[Exercises to complete]
1) Answer these questions from the passage on compass bearings:
(a) From what place were the compass bearings taken?
(b) What bearing is given for Viggiano?
(c) About when was Zannoni's great map produced?
2) Quote the passage on compass bearings word for word, everything from "From the upper" down to "accurate in general.".

From the upper part of the Palazzo Fino, I obtained several compass bearings to correct for declination by, as for some days and until now, I had not seen the sun. I found

Viggiano bears . . . 50° W. of north.
Saponara„ . . . 85° W. of north.
Moliterno„ . . . 110° W. of north.
Spinosa„ . . . 146° W. of north.

All these, when reduced by Zannoni's great map, give a declination between 13° and 14° west of north. That map was produced about 1810-1812, and having all been laid down from triangulation, and upon so great a scale, the positions marked upon it, are extremely accurate in general.

[Record extracts]
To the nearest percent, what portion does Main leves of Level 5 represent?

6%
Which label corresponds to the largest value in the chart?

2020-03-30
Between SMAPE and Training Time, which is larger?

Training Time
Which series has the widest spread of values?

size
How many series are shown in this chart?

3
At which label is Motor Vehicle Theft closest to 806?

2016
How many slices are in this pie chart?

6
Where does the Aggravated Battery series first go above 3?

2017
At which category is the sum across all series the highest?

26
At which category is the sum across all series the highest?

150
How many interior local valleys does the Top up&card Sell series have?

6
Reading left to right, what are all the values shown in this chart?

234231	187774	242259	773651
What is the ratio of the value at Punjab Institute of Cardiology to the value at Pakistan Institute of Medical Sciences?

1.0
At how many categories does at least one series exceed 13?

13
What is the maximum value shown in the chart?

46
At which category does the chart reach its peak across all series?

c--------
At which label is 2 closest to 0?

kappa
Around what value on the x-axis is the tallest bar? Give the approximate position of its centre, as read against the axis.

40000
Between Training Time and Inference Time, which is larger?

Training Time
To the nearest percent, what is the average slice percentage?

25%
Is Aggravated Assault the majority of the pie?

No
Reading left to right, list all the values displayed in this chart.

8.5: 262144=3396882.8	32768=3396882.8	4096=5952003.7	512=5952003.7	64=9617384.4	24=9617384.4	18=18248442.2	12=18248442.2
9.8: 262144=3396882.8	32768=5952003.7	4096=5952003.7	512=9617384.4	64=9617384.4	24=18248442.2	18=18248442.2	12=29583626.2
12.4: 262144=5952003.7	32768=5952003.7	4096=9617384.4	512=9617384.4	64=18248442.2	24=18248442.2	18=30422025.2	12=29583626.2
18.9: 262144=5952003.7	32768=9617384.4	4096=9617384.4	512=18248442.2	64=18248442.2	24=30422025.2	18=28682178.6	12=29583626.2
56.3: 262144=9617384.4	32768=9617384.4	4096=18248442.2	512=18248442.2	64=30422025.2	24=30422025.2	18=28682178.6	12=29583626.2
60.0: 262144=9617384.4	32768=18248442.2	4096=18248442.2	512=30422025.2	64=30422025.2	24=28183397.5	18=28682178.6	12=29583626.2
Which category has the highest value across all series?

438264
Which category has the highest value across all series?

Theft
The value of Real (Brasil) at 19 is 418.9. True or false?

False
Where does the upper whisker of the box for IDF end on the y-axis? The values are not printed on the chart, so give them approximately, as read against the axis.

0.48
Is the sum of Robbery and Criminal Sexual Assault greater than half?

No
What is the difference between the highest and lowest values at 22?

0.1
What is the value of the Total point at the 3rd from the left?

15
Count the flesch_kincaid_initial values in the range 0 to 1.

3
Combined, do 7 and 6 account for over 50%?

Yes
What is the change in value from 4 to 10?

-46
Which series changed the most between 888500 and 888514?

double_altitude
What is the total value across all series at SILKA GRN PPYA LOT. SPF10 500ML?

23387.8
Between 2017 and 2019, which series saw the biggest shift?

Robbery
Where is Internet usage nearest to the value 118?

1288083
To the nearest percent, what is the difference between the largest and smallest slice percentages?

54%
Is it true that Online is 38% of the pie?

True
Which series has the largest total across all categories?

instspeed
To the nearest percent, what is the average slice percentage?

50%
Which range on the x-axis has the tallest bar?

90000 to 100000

[Outputs in order]
1)
(a) From the upper part of the Palazzo Fino.
(b) 50° W. of north.
(c) About 1810-1812.

2)
From the upper part of the Palazzo Fino, I obtained several compass bearings to correct for declination by, as for some days and until now, I had not seen the sun. I found

Viggiano bears . . . 50° W. of north.
Saponara„ . . . 85° W. of north.
Moliterno„ . . . 110° W. of north.
Spinosa„ . . . 146° W. of north.

All these, when reduced by Zannoni's great map, give a declination between 13° and 14° west of north. That map was produced about 1810-1812, and having all been laid down from triangulation, and upon so great a scale, the positions marked upon it, are extremely accurate in general.